Stefano Zacchiroli <zack@debian.org> writes:
> On Sun, Apr 29, 2012 at 07:18:54PM +0200, Marco d'Itri wrote:

>> Unrelated: you have just shown what poisons Debian and has been keeping
>> us behind innovation for the last years.  Not the flamewars themselves,
>> most of us are grown ups and can handle them, but the fear that
>> proposing a change will cause endless discussions and no results.

> Still unrelated, but let me AOL the above. Russ was just joking, but I
> completely agree with Marco's point here. We're often scared of
> "starting a thread on -devel" to propose changes that are far reaching
> enough not to be directly implementable. Every now and then I got asked
> advice on whether proposing some change on -devel is a good idea or not.
> I'm always happy to give advice, but the fact we sometime worry to
> propose changes is worrisome in itself. And it can induce project-wide
> inertia as much as worrying too much about performing NMUs to fix bugs.

Yes, I was just joking and I'm inclined to agree.  (Although with respect
to Marco's specific proposal, there *is* a cost to debate and a request
for everyone's attention, and unless the gains are particularly clear, I'm
not sure it's worth incurring that cost.)

> But we also need to convince ourselves that -devel discussions are
> useful and lead to progress. For that to happen, we need more people
> that look back at past discussions, summarize their conclusions (if
> there have been) or relaunch them (if not), and take concrete actions as
> the natural next step of discussing. There are people doing that, but
> not nearly enough.

Given recent experiences, I'm also coming around to Ian's position that
aggressive and confrontational contributions from people who don't
otherwise seem to be contributing to Debian are part of the problem and
are not useful, and possibly should be banned.  I think that's been a
significant factor in the deterioration of the init system threads.
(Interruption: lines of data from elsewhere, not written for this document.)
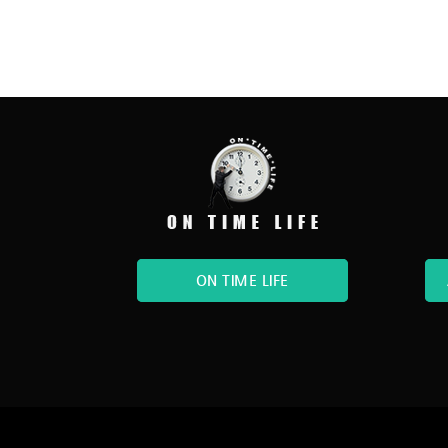
ON TIME LIFE
©
reytina
. Todos los derechos reservados.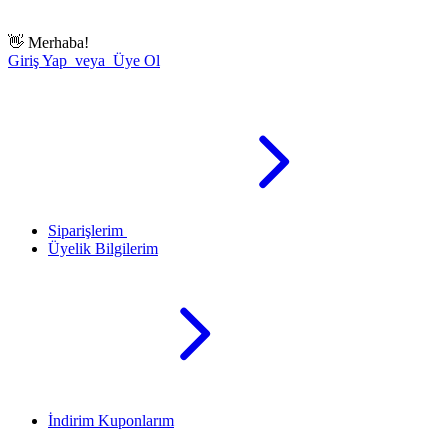
👋
Merhaba!
Giriş Yap veya Üye Ol
Siparişlerim
Üyelik Bilgilerim
İndirim Kuponlarım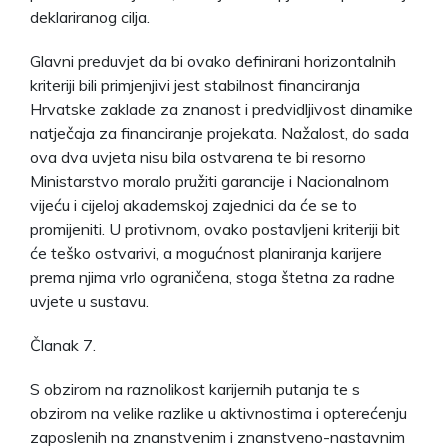
deklariranog cilja.
Glavni preduvjet da bi ovako definirani horizontalnih
kriteriji bili primjenjivi jest stabilnost financiranja
Hrvatske zaklade za znanost i predvidljivost dinamike
natječaja za financiranje projekata. Nažalost, do sada
ova dva uvjeta nisu bila ostvarena te bi resorno
Ministarstvo moralo pružiti garancije i Nacionalnom
vijeću i cijeloj akademskoj zajednici da će se to
promijeniti. U protivnom, ovako postavljeni kriteriji bit
će teško ostvarivi, a mogućnost planiranja karijere
prema njima vrlo ograničena, stoga štetna za radne
uvjete u sustavu.
Članak 7.
S obzirom na raznolikost karijernih putanja te s
obzirom na velike razlike u aktivnostima i opterećenju
zaposlenih na znanstvenim i znanstveno-nastavnim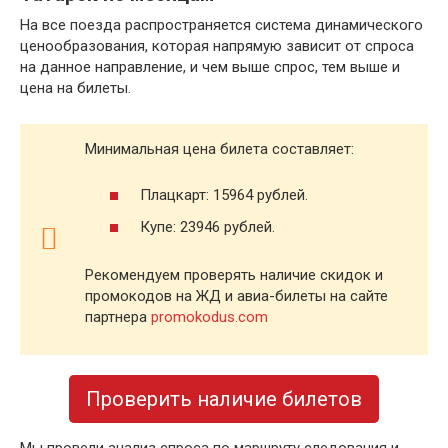
На все поезда распространяется система динамического
ценообразования, которая напрямую зависит от спроса
на данное направление, и чем выше спрос, тем выше и
цена на билеты.
Минимальная цена билета составляет:
Плацкарт: 15964 рублей.
Купе: 23946 рублей.
Рекомендуем проверять наличие скидок и
промокодов на ЖД и авиа-билеты на сайте
партнера
promokodus.com
Проверить наличие билетов
Мы провели анализ спроса по маршруту следования и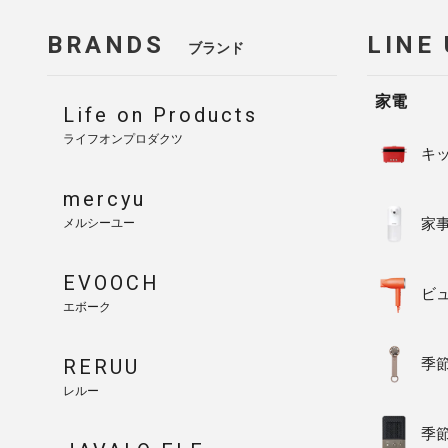
BRANDS
LINE
ブランド
家電
Life on Products
ライフオンプロダクツ
キ
mercyu
家
メルシーユー
EVOOCH
ビ
エボーク
RERUU
季
レルー
季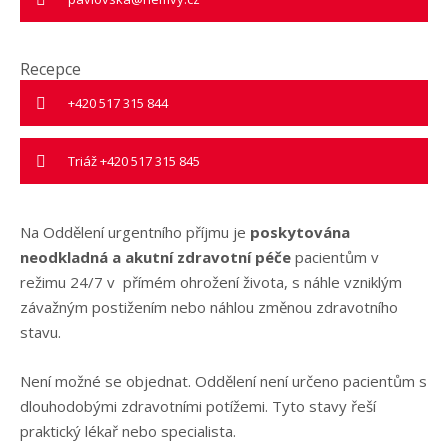
Recepce
+420 517 315 844
Triáž +420 517 315 845
Na Oddělení urgentního příjmu je
poskytována
neodkladná a akutní zdravotní péče
pacientům v
režimu 24/7 v přímém ohrožení života, s náhle vzniklým
závažným postižením nebo náhlou změnou zdravotního
stavu.
Není možné se objednat. Oddělení není určeno pacientům s
dlouhodobými zdravotními potížemi. Tyto stavy řeší
praktický lékař nebo specialista.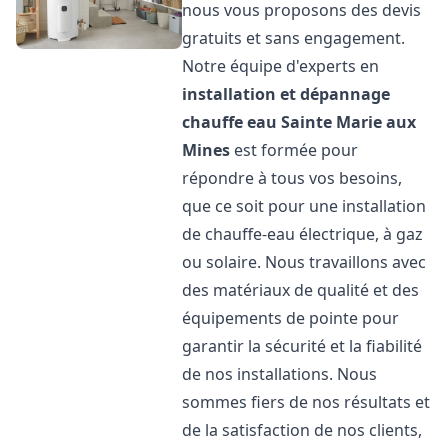
nous vous proposons des devis
gratuits et sans engagement.
Notre équipe d'experts en
installation et dépannage
chauffe eau
Sainte Marie aux
Mines
est formée pour
répondre à tous vos besoins,
que ce soit pour une installation
de chauffe-eau électrique, à gaz
ou solaire. Nous travaillons avec
des matériaux de qualité et des
équipements de pointe pour
garantir la sécurité et la fiabilité
de nos installations. Nous
sommes fiers de nos résultats et
de la satisfaction de nos clients,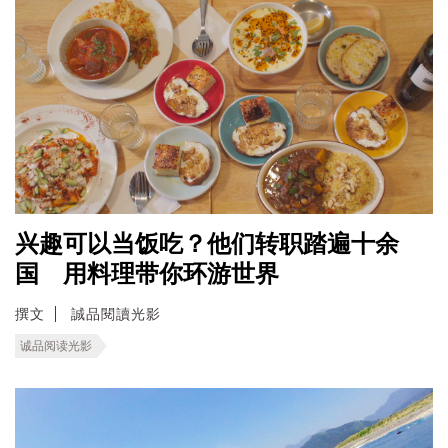
兴趣可以当饭吃？他们转职踏遍十余
国 用料理带你环游世界
撰文
誠品閱讀光影
诚品阅读光影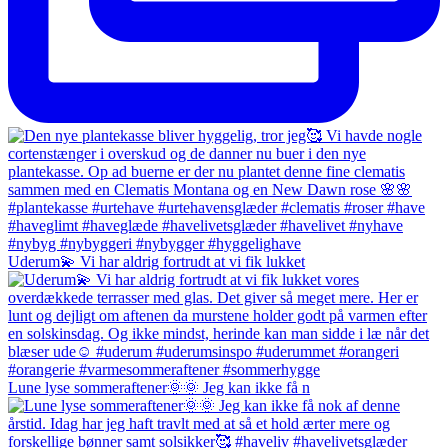
Uderum💫 Vi har aldrig fortrudt at vi fik lukket
Lune lyse sommeraftener🌞🌞 Jeg kan ikke få n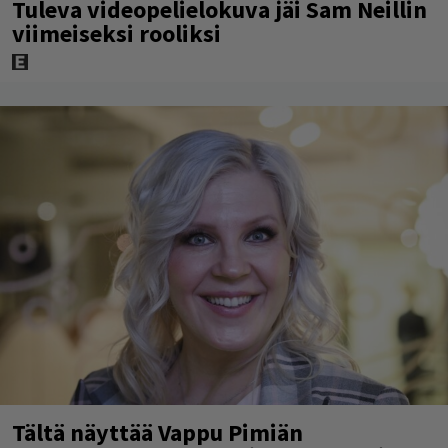
Tuleva videopelielokuva jäi Sam Neillin
viimeiseksi rooliksi
Tältä näyttää Vappu Pimiän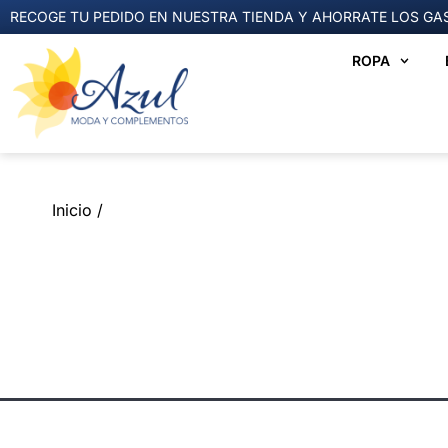
RECOGE TU PEDIDO EN NUESTRA TIENDA Y AHORRATE LOS GAS
ROPA
Inicio /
I want our technical discussions to be welcoming to anyone who has
information to share and who can bring additional clarity and insight to
the discussion.  But once things start getting heated or people start
throwing around accusations or verge towards personal attacks, there's a
real psychological difference between people who are contributing to
Debian and people who aren't.

If I'm being attacked by a colleague, it's a lot easier for me to go
"well, that made me mad, but they've done a great job of maintaining this
package I use and I've seen them do lots of other work for Debian, so they
must just be having a bad day" and let it go.  There's some built-up good
will because they're part of the community.

When that sort of attack comes from someone who I've never heard of
before, and when I then go to the PTS and db.debian.org and find no track
record of that person ever contributing to Debian other than via mailing
list discussions, it's a lot harder to give them that benefit of the
doubt.  And it gets really frustrating to have to keep discussing and
defending decisions with people who don't appear to be doing anything for
Debian other than feeding discussions that are a net drain of energy.

I'm leery of this whole line of argument, since it's inherently a double
standard.  That's why I've not raised it before.  But, well, humans are
social animals and social dynamics involve some degree of double standard,
and it would be nice if people who were effectively guests in our
technical discussions would behave like house guests rather than diving in
with the degree of robust engagement that (while never exactly ideal) our
long-time contributors have to some degree made up for in advance.